Homilia do Domingo de Ramos (2014) do Cardeal José Tolentino Mendonça
Segunda-feira
A cruz não tem a última palavra
Jesus põe-se do lado dos mais fracos e dos pobres. À primeira vista, é um escândalo ou uma pura loucura. Dando a sua vida na cruz, Ele escolhe o último lugar e aceita a vergonha do fracasso. Ele assume sobre si próprio o peso do sofrimento, do ódio e da morte, para nos libertar desse mesmo peso. Desta forma, Ele inscreve o sim de Deus no mais profundo da condição humana.

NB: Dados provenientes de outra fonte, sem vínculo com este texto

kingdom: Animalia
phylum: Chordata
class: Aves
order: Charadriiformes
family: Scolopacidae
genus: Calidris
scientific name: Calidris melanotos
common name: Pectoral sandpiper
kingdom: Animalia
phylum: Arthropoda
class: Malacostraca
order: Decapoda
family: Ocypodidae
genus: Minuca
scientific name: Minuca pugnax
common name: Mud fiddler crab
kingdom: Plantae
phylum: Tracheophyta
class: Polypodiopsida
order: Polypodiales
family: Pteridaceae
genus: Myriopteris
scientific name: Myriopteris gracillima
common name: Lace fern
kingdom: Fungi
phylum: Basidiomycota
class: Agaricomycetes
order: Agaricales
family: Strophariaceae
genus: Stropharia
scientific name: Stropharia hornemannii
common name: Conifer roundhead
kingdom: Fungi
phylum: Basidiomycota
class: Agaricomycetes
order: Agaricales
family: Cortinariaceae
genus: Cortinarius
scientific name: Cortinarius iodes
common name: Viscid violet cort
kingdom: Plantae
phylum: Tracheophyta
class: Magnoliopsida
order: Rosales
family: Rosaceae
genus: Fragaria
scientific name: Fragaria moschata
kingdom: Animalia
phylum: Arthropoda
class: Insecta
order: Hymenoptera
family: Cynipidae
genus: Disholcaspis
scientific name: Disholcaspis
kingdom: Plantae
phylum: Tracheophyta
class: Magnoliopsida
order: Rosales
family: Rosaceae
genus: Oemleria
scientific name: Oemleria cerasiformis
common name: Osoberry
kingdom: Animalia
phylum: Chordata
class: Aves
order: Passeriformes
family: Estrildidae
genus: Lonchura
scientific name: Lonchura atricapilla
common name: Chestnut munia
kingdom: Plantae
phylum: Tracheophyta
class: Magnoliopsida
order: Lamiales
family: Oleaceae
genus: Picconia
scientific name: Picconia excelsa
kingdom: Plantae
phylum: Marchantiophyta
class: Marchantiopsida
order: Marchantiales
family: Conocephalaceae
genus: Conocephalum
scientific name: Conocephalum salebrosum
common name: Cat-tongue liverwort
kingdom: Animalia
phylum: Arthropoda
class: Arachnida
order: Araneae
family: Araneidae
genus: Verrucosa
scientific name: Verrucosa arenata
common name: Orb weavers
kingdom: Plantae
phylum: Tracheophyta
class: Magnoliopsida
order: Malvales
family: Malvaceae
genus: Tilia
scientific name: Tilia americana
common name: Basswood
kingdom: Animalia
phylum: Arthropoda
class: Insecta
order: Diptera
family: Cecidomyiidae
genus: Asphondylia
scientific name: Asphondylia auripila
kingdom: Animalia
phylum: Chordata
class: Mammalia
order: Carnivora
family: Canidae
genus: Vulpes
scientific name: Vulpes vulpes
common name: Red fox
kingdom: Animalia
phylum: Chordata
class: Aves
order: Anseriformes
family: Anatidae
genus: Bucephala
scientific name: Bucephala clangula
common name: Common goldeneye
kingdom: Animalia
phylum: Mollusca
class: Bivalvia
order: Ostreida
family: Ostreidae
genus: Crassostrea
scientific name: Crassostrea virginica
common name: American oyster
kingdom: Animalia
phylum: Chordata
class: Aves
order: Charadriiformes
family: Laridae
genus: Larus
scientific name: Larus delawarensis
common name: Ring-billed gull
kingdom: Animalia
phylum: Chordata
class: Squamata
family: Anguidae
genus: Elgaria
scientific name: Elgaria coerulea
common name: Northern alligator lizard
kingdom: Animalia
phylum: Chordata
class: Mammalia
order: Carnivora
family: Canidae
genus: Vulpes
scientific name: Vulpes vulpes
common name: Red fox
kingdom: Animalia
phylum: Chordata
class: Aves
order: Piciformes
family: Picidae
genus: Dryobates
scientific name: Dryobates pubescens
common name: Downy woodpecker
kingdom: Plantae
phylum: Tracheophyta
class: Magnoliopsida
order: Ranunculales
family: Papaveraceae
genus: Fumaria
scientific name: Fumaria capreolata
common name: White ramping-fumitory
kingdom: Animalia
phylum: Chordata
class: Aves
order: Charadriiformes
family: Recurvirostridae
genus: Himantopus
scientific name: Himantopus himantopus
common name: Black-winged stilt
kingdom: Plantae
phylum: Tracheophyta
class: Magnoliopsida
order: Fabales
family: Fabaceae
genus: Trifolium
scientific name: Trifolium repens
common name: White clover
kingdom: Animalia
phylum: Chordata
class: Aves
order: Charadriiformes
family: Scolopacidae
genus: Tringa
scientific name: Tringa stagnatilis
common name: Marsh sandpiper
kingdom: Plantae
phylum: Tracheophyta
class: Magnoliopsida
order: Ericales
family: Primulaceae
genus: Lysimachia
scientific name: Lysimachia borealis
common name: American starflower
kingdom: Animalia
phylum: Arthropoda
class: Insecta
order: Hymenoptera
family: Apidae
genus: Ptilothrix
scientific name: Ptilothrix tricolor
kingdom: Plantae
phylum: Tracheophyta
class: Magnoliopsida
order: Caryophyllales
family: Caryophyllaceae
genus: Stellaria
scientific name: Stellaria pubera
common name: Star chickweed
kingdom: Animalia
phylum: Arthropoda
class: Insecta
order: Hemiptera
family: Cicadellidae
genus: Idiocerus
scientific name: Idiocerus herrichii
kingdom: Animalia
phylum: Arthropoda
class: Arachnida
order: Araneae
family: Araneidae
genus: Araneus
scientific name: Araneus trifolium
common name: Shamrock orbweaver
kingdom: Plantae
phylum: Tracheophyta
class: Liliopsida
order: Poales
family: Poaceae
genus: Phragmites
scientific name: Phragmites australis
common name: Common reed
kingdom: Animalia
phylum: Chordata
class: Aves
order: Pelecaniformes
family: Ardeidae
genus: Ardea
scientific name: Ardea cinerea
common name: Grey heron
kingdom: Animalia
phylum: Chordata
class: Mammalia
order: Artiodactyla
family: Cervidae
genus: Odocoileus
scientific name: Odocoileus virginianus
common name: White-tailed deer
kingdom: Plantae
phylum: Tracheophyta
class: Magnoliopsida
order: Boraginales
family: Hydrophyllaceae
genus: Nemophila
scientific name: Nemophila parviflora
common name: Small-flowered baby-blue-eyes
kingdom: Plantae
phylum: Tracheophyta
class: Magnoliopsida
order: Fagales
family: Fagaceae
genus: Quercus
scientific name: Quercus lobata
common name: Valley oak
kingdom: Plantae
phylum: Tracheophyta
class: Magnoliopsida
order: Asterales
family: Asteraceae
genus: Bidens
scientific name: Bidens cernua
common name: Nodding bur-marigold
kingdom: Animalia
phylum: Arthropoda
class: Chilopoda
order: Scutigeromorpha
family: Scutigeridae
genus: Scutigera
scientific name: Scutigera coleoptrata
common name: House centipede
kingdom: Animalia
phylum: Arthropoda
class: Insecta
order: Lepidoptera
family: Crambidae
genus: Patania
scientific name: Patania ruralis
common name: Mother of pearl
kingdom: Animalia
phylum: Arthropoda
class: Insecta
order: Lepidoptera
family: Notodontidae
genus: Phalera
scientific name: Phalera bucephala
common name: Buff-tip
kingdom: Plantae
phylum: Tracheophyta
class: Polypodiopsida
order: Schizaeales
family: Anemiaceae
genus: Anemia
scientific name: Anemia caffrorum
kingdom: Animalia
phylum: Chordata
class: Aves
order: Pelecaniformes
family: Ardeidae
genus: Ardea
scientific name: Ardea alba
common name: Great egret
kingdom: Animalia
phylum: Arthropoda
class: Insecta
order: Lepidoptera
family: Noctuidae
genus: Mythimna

A cruz ultrapassa todo o nosso entendimento, mas ao celebramos, através da oração, este acontecimento da morte de Jesus, compreendemos cada vez melhor a esperança extraordinária à qual ele nos abre. Essa esperança não é um otimismo vago. Pôr a nossa confiança em Cristo, morto e ressuscitado, abre os nossos corações para enfrentarmos situações difíceis com lucidez.
Jesus Cristo,
tu sofreste e deste a tua vida para que cada ser humano saiba que é amado por Deus. Através de ti, descobrimos que nada nos pode separar do amor de Deus. Tu confias-nos esta certeza do Evangelho.
Irmão Alois de Taizé in “Ousar acreditar – a celebração da fé em Taizé”
Terça-feira
Na hora da prova
“Não nos deixes cair em tentação.”
Senhor,
rezo devagar estas palavras, fazendo-as minhas.
Não me deixes, Senhor.
Não me deixes quando as paredes do tempo se tornam instáveis, e as palavras de hoje têm a dureza do pão amassado de ontem.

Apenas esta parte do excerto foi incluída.